ABOUT THIS EXERCISE>
After reading the data below, copy out every line that contains the word "Moto".

-*-*-

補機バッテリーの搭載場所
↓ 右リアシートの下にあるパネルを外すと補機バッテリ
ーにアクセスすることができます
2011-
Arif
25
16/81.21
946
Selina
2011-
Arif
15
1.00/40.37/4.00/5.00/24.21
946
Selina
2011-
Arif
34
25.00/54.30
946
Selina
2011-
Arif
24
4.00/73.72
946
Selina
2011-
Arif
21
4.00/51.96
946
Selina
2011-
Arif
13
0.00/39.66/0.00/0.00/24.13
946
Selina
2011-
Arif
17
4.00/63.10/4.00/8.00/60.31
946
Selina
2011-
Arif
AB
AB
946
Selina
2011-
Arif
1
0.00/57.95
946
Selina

-*-*-

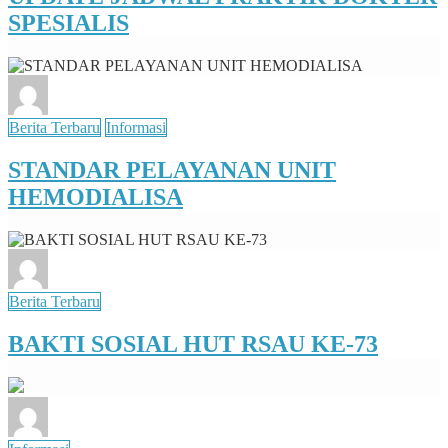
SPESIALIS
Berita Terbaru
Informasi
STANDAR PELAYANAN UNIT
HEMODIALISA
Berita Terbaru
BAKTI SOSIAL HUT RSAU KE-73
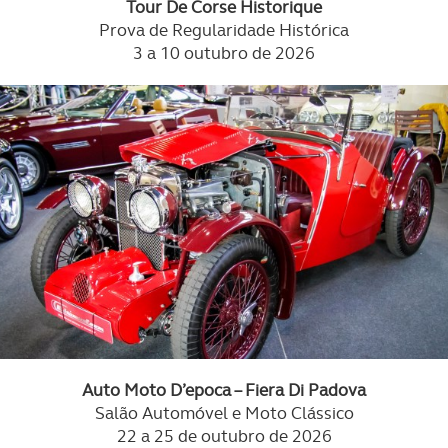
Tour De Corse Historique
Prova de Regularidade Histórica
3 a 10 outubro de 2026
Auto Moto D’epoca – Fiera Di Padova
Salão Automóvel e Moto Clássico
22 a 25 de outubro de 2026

-*-*-

SOLUTION>
Auto Moto D’epoca – Fiera Di Padova
Salão Automóvel e Moto Clássico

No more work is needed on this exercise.